= PASSAGE FOR REVIEW =

+ + +

Recognizing the need for capital in conserving ecosystems, we are also active in conservation finance, which focuses on the creation of new, long-term and diversified sources of revenue that can play a role in ensuring terrestrial as well as marine biodiversity conservation and the health of natural ecosystems. Our Sustainable Activities Framework, (see Products and Services, Sustainable Finance section), developed to identify transactions included in our commitment to provide at least CHF 300 billion of sustainable finance by 2030, specifically includes a protection of biodiversity category which covers sub-themes such as monitoring and evaluation systems, protection and conservation of ecosystems, minimization of threats to biodiversity, protection research, development and innovation as well as goods and services from biodiversity. Additionally, there are also categories addressing drivers of biodiversity loss such as clean and renewable energy, pollution prevention, sustainable food systems, animal welfare, circular economies, and water, waste and land-use management. Our ambition is to expand our product offering and grow the overall market. In this vein, the 2021 Credit Suisse Conservation Finance Conference which was hosted virtually, drew an audience over 1,000 practitioners from the sector. Similarly, we also participate in the Coalition for Private Investment in Conservation (CPIC), which we were a co-founder of in 2016.

+ + +

= EXERCISES TO COMPLETE =
a) Rewrite the paragraph of the conservation finance passage that begins "Recognizing the need for capital" as a short bulleted list, keeping its main facts.
b) Write the next few sentences of the conservation finance passage, continuing from its final sentence.

(Saved data entries)

+ + +

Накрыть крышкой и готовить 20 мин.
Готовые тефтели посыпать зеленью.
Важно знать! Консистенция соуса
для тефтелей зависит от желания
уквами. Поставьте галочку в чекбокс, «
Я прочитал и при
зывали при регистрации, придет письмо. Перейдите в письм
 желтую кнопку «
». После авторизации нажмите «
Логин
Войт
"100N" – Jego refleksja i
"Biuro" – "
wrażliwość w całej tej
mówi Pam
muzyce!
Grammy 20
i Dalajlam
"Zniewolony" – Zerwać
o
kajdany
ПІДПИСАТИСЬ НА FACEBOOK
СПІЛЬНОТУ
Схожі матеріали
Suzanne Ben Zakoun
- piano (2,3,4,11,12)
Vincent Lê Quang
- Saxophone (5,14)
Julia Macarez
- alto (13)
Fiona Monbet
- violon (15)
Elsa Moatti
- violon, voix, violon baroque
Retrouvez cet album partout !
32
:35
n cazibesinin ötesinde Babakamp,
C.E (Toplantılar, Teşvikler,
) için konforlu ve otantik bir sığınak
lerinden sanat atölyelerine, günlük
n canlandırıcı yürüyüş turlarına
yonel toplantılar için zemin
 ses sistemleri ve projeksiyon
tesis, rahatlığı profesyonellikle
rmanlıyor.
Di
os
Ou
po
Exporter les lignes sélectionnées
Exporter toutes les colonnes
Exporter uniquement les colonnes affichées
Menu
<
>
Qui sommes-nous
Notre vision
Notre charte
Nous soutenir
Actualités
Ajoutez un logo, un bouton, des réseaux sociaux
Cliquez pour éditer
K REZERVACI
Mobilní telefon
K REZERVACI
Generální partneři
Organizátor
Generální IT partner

+ + +

= ANSWERS TO THE TASKS =
a)
- Conservation finance aims to create new, long-term and diversified revenue sources that support terrestrial and marine biodiversity conservation and healthy natural ecosystems.
- The Sustainable Activities Framework identifies transactions that count toward a commitment to provide at least CHF 300 billion of sustainable finance by 2030.
- The framework has a protection of biodiversity category. Its sub-themes are monitoring and evaluation systems, protection and conservation of ecosystems, minimization of threats to biodiversity, protection research, development and innovation, and goods and services from biodiversity.
- Other categories address drivers of biodiversity loss: clean and renewable energy, pollution prevention, sustainable food systems, animal welfare, circular economies, and water, waste and land-use management.
- The aim is to expand the product offering and grow the overall market.
- The virtual 2021 Credit Suisse Conservation Finance Conference drew an audience of over 1,000 practitioners.
- Participation continues in the Coalition for Private Investment in Conservation (CPIC), which was co-founded in 2016.

b)
Credit Suisse engages in a number of initiatives which drive measurement, disclosure and integration of biodiversity considerations in business processes within the financial sector and beyond, contributing to the development of market harmonization and standardization. For example, we have acted as a technical advisor to the Zoological Society of London’s Sustainability Policy Transparency Toolkit (SPOTT) for the palm oil and the timber and pulp sectors for a number of years. Credit Suisse also participates in the Principles for Responsible Banking Biodiversity working group and the Principles for Responsible Investment Sustainable Commodities Practitioners working group. Additionally, Credit Suisse has joined the Taskforce on Nature-related Financial Disclosures (TNFD) Forum to continue to support the development of the framework. And we are active members of the Finance Sector Working Group of the Aligned Accountability project, working to consolidate several biodiversity databases into a single common database, as well as part of the Investor Group advising the WWF Biodiversity-related Financial Risk Method for Investors project.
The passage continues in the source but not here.